* **What is required**
Your job is to retype all of the data word for word, leaving every image out.

(Entries taken from a collection)

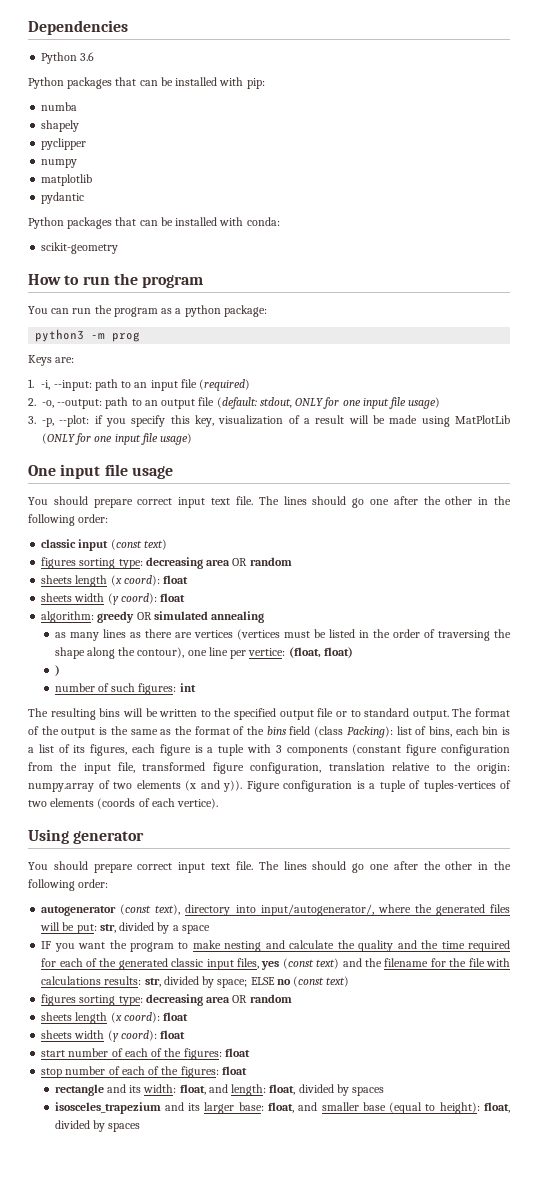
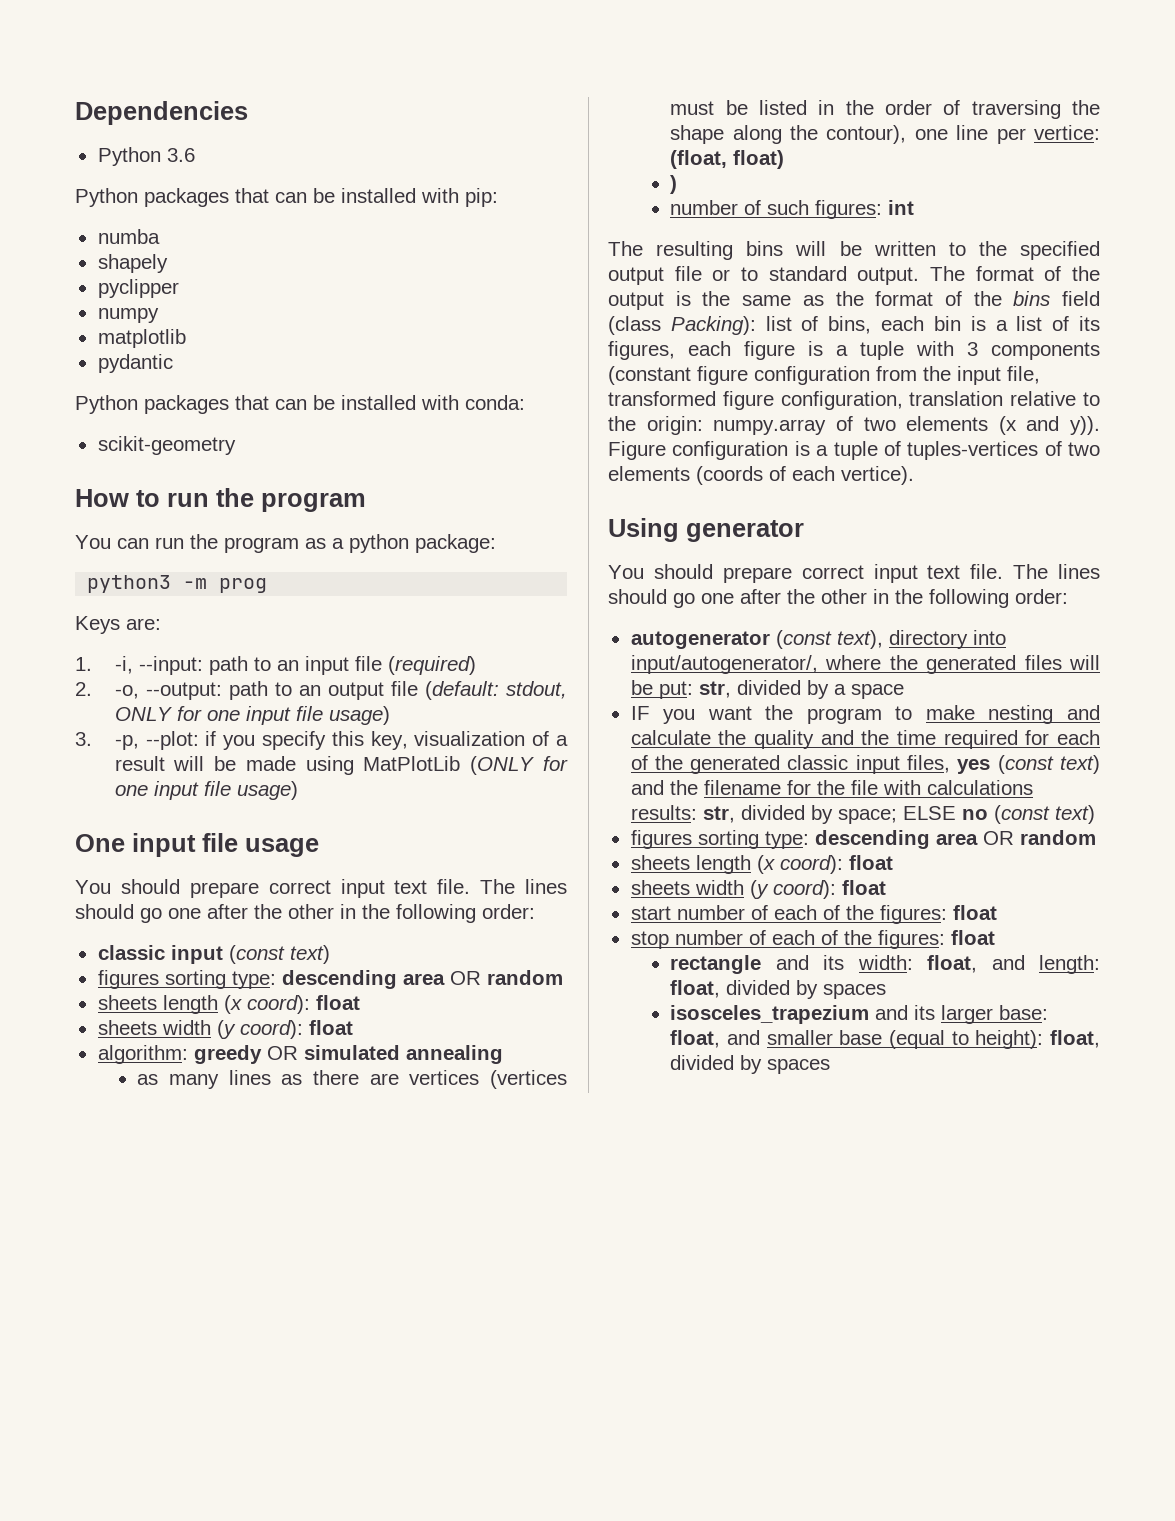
[145,557,203,569] decreasing -> [281,970,397,989] descending
[145,994,203,1006] decreasing -> [814,830,930,849] descending

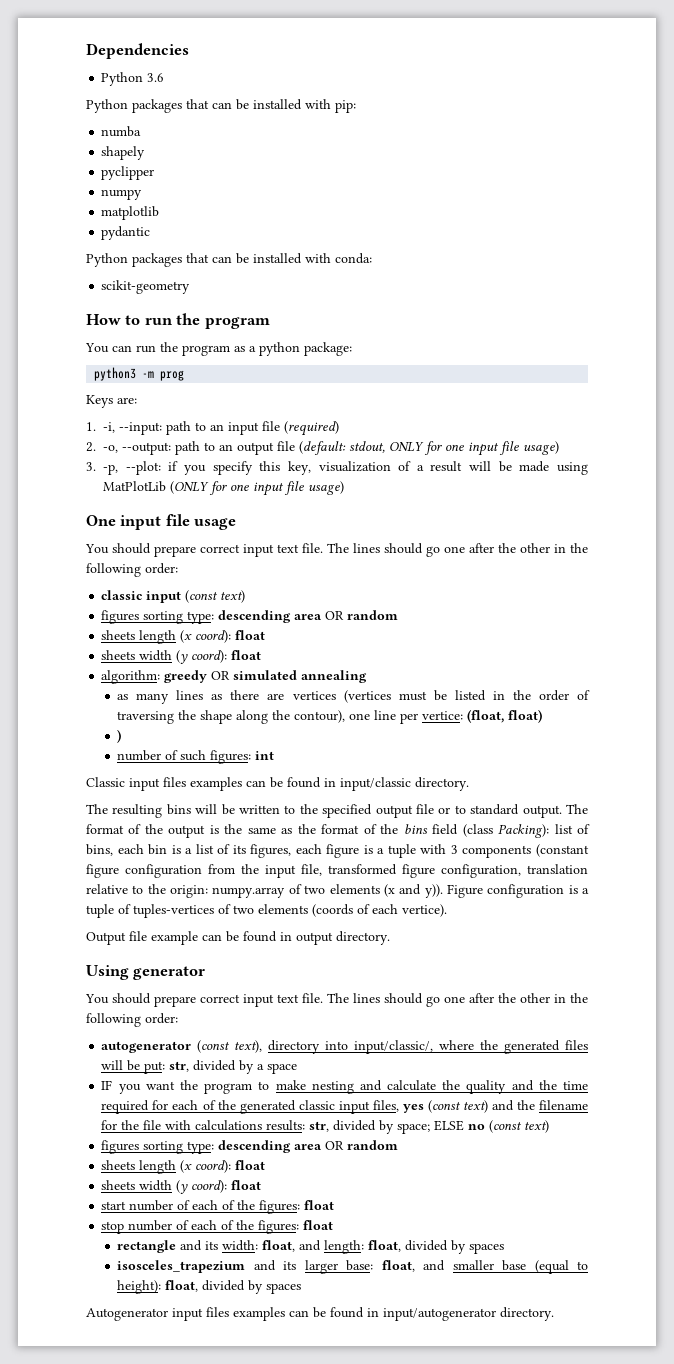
(915, 207) none -> [86,777,469,791] // Classic input files examples can be found in input/classic directory.
(914, 475) none -> [86,931,390,945] // Output file example can be found in output directory.
[630,655,818,674] input/autogenerator/, -> [354,1040,434,1054] input/classic/,
(831, 1066) none -> [86,1307,554,1321] // Autogenerator input files examples can be found in input/autogenerator directory.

* **Written solution**
[145,557,203,569] decreasing -> [281,970,397,989] descending
[145,994,203,1006] decreasing -> [814,830,930,849] descending

(915, 207) none -> [86,777,469,791] // Classic input files examples can be found in input/classic directory.
(914, 475) none -> [86,931,390,945] // Output file example can be found in output directory.
[630,655,818,674] input/autogenerator/, -> [354,1040,434,1054] input/classic/,
(831, 1066) none -> [86,1307,554,1321] // Autogenerator input files examples can be found in input/autogenerator directory.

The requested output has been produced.